Open the R2 submenu in the left side navigation and click "Overview", which takes you here:
- click "Manage R2 API tokens", then click "Create API token" on the following page
Configure your API token. "Object read & write" is probably fine unless you're doing anything fancy
- Note that I'm hosting my server from a static IPv4 so I can just exclude the rest of the web from connecting to my bucket to cut down on the risk of some spam or malice happening in a bucket I pay for
- I am not expiring this token because I am lazy
On the following screen you'll get an Access Key ID and a Secret Access Key
- you can click both and paste them into a notepad type doohickey, unless you know how to access multiple recent clipboard entries on your given operating system. Windowskey+V for the zero Windows users who will be reading this!

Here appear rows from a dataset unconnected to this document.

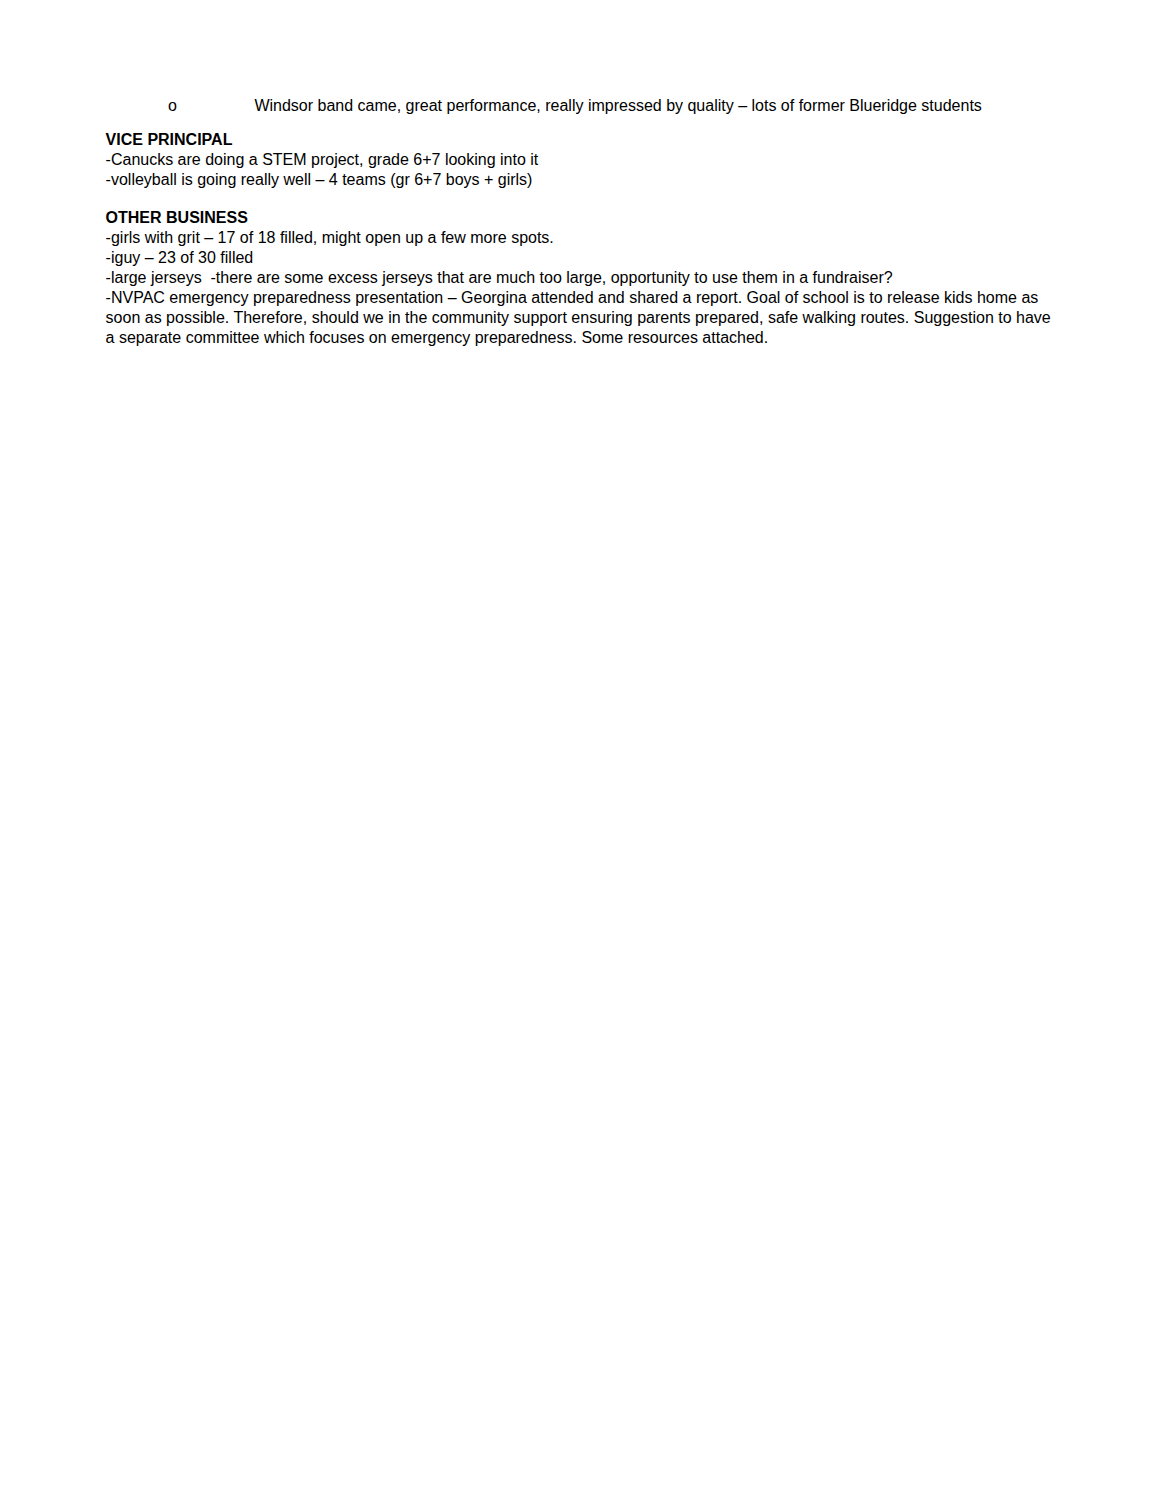oWindsor band came, great performance, really impressed by quality – lots of former Blueridge students
VICE PRINCIPAL
-Canucks are doing a STEM project, grade 6+7 looking into it
-volleyball is going really well – 4 teams (gr 6+7 boys + girls)
OTHER BUSINESS
-girls with grit – 17 of 18 filled, might open up a few more spots.
-iguy – 23 of 30 filled
-large jerseys -there are some excess jerseys that are much too large, opportunity to use them in a fundraiser?
-NVPAC emergency preparedness presentation – Georgina attended and shared a report. Goal of school is to release kids home as soon as possible. Therefore, should we in the community support ensuring parents prepared, safe walking routes. Suggestion to have a separate committee which focuses on emergency preparedness. Some resources attached.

Configuring Firefish for Bucket - GUI edition

The Control Panel for Firefish has a whole "Object Storage" section
- Note that the base URL is the base URL at which each uploaded image will be viewable, not the base URL of the endpoint. When you set either a custom subdomain or an ugly R2 subdomain, the latter had a little button inviting you to copy this long string of hexidecimals to your clipboard.
- I set this up with SSL (I believe Cloudflare requires it) and without outbound proxy via nginx/apache. YMMV, this is just a demo, etc.
- path-based endpoint URLs are what CloudFlare R2 currently uses
- don't forget to hit "Save" in the upper right:

Testing and Troubleshooting

This part's pretty simple: if you go to upload an image to a post and you get one of these:
- your firefish isn't connecting to your bucket
If you messed up the Base URL value, you might see the "blur hash" that normally placeholds for the image while it loads seemingly never being replaced, because the desired path is not producing the image. It will look like this but otherwise throw no errors
And if you configured nothing wrong, you'll see sweet sweet images (the ones that Cloudflare doesn't immediately nuke from space) in the timeline.